═════ GIVEN PASSAGE
Review Robot Vacuums ROPVACNIC

ROPVACNIC S1 Robot Vacuums - Review and opinions

ROPVACNIC S1
73 /100 Overall

Quick recommendation

Value for money 78/100
Ease of use 74/100
Durability 62/100
Customer reviews 80/100

Is it worth it?

The ROPVACNIC S1 is aimed at the shopper who wants daily floor upkeep without paying for a premium robot system. Its appeal is easy to understand: vacuum-and-mop support, app and voice control, self-charging, pet-hair-friendly brush design, and a compact body that can slide under furniture. The real trade-off is just as clear: this is a budget robot built for maintenance cleaning, not a mapping-heavy, hands-off machine for large homes or deep scrubbing.

My quick take is that the S1 makes sense for smaller homes, apartments, and hard-floor spaces where you want dust, crumbs, and pet hair handled on a schedule. Skip it if you expect room-by-room mapping, dependable no-go zones, or a mop that can replace regular floor washing. Its best case is simple daily cleaning at a modest cost; its weak spot is navigation polish and long-term confidence.

Suction 4000Pa
Navigation Advanced obstacle avoidance with high-coverage sensing
Dock Self-charging auto dock return
Mopping system Electronically controlled mopping with 4 water levels
Battery life Up to 120 minutes
Control App, remote, Alexa, and Google Assistant

Key features

Low-profile everyday cleaner

At 2.99 inches tall and 12 inches wide, the S1 is built to get under beds, tables, and other furniture where upright vacuums often miss dust.

That matters more than a flashy feature list in real homes, because hidden debris under furniture is exactly where a robot can save the most manual effort. If your main goal is cleaner visible floors plus less bending and reaching, this shape works in the S1’s favor.

Vacuum first, mop second

The headline combo here is vacuuming plus electronically controlled mopping with four water settings. In practice, the buying decision hinges on understanding the balance between those two jobs.

This is the better pick for someone who wants solid dry pickup and a light damp pass afterward. If you need stain removal or a true scrubber, this is the wrong route.

Control options that actually help

The S1 supports app control, remote control, scheduled runs, and Alexa or Google Assistant voice commands. That gives it more than one way to fit into a routine.

The practical upside is simple: if Wi-Fi is annoying, the remote still matters. If you like automation, scheduled cleaning and voice start are easier to live with than manual button pressing every day.

Pet-hair-friendly design

ROPVACNIC positions this model for pet owners, and the design choices support that angle with dual side brushes and a no-entanglement approach instead of a traditional hair-wrapping roller emphasis.

That makes the S1 easier to place in homes with shedding dogs or cats, especially on hardwood, tile, and other smooth floors. The caveat is that pet owners with lots of carpet still have better options in robots built around stronger carpet behavior and smarter navigation.

User experience

In a small daily-cleaning routine, the S1 fits best when the goal is to keep hard floors from looking messy between full cleanups. With up to 120 minutes of battery life and automatic return to the dock, it has enough runtime for apartment duty or a modest single-floor pass, and the low 2.99-inch body gives it a real advantage under beds, coffee tables, and side furniture. That low profile is one of the most practical reasons to buy it, because it reaches the places people tend to ignore until dust builds up.
══════════
• _AIM OF THE TASK_
Continue the robot vacuum review from its last sentence, keeping its voice.
═════ DATASET EXTRACT
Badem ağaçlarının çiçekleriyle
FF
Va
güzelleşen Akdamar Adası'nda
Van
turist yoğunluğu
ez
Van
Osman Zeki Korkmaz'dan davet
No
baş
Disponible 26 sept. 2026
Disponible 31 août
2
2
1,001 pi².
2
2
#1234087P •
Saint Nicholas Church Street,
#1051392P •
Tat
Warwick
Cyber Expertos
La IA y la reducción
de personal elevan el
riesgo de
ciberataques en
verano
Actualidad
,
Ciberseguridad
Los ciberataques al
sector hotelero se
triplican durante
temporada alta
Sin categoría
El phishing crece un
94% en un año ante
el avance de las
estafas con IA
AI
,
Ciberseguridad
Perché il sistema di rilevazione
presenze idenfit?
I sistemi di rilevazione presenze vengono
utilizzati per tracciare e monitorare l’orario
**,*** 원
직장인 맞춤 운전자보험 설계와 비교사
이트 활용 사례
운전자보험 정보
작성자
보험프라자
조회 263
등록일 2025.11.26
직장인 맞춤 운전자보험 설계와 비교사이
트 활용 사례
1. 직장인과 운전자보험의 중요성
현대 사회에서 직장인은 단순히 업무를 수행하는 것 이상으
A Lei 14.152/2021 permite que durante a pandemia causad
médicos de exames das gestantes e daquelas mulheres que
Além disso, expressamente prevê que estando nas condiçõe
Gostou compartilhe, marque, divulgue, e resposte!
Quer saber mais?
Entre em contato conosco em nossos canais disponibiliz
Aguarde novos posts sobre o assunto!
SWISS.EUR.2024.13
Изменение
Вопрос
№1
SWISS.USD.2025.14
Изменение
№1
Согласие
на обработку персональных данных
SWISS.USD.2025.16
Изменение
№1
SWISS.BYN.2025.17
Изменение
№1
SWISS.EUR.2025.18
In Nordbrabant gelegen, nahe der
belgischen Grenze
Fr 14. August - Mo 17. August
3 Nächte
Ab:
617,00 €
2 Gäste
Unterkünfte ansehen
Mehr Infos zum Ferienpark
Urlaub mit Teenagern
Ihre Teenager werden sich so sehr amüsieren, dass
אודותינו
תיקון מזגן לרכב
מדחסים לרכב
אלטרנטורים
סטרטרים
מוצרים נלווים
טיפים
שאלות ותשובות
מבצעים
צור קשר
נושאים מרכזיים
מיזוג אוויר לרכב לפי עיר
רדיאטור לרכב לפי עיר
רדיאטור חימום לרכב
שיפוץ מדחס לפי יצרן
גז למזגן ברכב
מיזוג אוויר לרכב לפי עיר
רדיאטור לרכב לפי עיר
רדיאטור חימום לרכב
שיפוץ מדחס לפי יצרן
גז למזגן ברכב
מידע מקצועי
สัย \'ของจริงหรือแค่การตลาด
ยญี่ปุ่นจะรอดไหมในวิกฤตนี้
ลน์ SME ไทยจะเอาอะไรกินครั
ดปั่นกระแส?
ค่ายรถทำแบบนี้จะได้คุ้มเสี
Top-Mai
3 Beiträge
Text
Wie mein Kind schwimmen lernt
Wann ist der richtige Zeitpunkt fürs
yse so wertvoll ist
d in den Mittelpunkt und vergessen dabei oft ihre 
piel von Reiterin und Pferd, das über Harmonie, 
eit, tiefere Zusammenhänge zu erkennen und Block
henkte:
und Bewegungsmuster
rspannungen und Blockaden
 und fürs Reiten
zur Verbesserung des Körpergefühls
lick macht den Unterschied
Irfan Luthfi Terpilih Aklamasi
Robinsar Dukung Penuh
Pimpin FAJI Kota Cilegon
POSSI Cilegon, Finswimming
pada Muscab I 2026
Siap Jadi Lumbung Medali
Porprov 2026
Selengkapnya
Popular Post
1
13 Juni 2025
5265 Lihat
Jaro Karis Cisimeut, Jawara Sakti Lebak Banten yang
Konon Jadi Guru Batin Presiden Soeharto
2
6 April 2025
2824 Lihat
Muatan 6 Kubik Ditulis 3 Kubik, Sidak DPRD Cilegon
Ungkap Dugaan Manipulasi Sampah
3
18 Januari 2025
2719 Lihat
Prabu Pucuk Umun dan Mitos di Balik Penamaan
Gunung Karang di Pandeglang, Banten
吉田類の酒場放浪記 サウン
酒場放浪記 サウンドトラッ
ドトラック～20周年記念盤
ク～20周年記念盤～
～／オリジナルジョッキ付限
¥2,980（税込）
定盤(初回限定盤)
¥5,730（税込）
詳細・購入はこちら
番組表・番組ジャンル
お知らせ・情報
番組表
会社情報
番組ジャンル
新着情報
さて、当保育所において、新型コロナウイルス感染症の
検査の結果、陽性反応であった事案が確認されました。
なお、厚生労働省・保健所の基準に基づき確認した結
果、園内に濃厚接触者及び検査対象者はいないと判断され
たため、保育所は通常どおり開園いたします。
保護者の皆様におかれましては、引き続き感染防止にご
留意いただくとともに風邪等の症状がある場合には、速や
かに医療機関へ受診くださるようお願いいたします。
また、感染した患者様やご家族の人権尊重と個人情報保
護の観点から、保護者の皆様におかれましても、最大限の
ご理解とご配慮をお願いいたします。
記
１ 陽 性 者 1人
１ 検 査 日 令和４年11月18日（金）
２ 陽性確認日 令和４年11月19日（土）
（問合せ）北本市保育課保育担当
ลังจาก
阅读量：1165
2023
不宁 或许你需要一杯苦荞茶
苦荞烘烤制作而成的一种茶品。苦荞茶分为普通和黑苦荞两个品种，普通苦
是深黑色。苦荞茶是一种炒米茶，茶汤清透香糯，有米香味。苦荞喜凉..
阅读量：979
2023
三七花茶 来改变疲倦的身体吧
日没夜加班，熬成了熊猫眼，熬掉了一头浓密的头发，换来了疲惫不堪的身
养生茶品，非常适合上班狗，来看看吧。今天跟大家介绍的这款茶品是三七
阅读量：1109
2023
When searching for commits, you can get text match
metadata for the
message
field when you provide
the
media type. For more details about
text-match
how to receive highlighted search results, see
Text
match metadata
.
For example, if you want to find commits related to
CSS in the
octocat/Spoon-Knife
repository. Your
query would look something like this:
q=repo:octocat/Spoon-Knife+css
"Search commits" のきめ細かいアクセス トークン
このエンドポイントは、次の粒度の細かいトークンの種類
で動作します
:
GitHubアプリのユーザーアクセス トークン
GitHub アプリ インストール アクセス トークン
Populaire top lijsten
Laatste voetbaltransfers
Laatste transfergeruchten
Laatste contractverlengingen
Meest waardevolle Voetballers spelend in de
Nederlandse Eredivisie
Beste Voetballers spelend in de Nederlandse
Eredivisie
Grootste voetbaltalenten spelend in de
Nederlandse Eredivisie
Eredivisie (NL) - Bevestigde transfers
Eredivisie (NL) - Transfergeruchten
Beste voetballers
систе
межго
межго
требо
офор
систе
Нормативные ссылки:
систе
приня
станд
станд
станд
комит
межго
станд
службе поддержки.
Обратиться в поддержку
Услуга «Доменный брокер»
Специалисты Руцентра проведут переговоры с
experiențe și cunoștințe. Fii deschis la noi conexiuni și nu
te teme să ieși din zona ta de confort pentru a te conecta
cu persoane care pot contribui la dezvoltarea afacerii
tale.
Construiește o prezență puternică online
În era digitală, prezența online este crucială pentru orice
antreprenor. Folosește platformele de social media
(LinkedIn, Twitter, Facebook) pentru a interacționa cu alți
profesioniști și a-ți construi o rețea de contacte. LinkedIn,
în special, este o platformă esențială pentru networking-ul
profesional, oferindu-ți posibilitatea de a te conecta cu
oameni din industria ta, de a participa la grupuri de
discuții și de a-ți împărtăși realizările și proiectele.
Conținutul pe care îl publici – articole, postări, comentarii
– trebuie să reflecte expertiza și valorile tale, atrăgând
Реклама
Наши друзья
══════════
• _FINAL ANSWER_
In a pet-hair home, the strongest part of the S1 is the vacuum side rather than the mop side. The 4000Pa suction claim, dual side brushes, and no-entanglement design line up with what matters most on hard floors: picking up loose fur, crumbs, and tracked litter without turning every cleanup into brush maintenance. On hardwood and tile, that makes the robot feel useful in a very immediate way. On carpet, especially anything thicker than low pile, the fit gets weaker and the value drops, because this model is much more convincing as a hard-floor maintenance robot than as an all-surface primary cleaner.

For mixed vacuum-and-mop use, the S1 works best as a light wipe-down machine. The adjustable electronic water control is a real convenience because you can dial back moisture for everyday dust film and turn it up for a slightly dirtier pass, but this is still not the kind of robot that replaces hand mopping or a more advanced scrubbing system. The bigger limitation is route logic: if you want neat, mapped room coverage and no-go control, this model asks for more supervision. In a larger home, random movement and occasional sticking points can turn a simple cleaning cycle into a longer, more hands-on routine.

Setup and daily control are part of the reason this model has appeal. App control, voice assistant support, and the included remote give it a lower-friction feel than many entry-level robots, especially if you want scheduled cleaning without learning a complicated system. That said, the convenience is strongest when you accept the robot on its own terms: start it, let it maintain the floor, empty it regularly, and block off trouble spots like wires or low-clearance furniture rather than expecting a premium navigation experience.

Pros

  • Strong everyday pickup on hard floors and low-pile rugs
  • Low 2.99-inch profile helps it clean under beds and furniture
  • Flexible control options with app, remote, scheduling, and voice assistants
  • Good fit for budget-minded pet owners who want routine maintenance cleaning.

Cons

  • Random navigation is less efficient in larger homes
  • Mopping is best for light wipe-downs, not deep cleaning or stain removal
  • Can get stuck around wires, furniture edges, or awkward spaces
  • Long-term reliability and support are less reassuring than established brands.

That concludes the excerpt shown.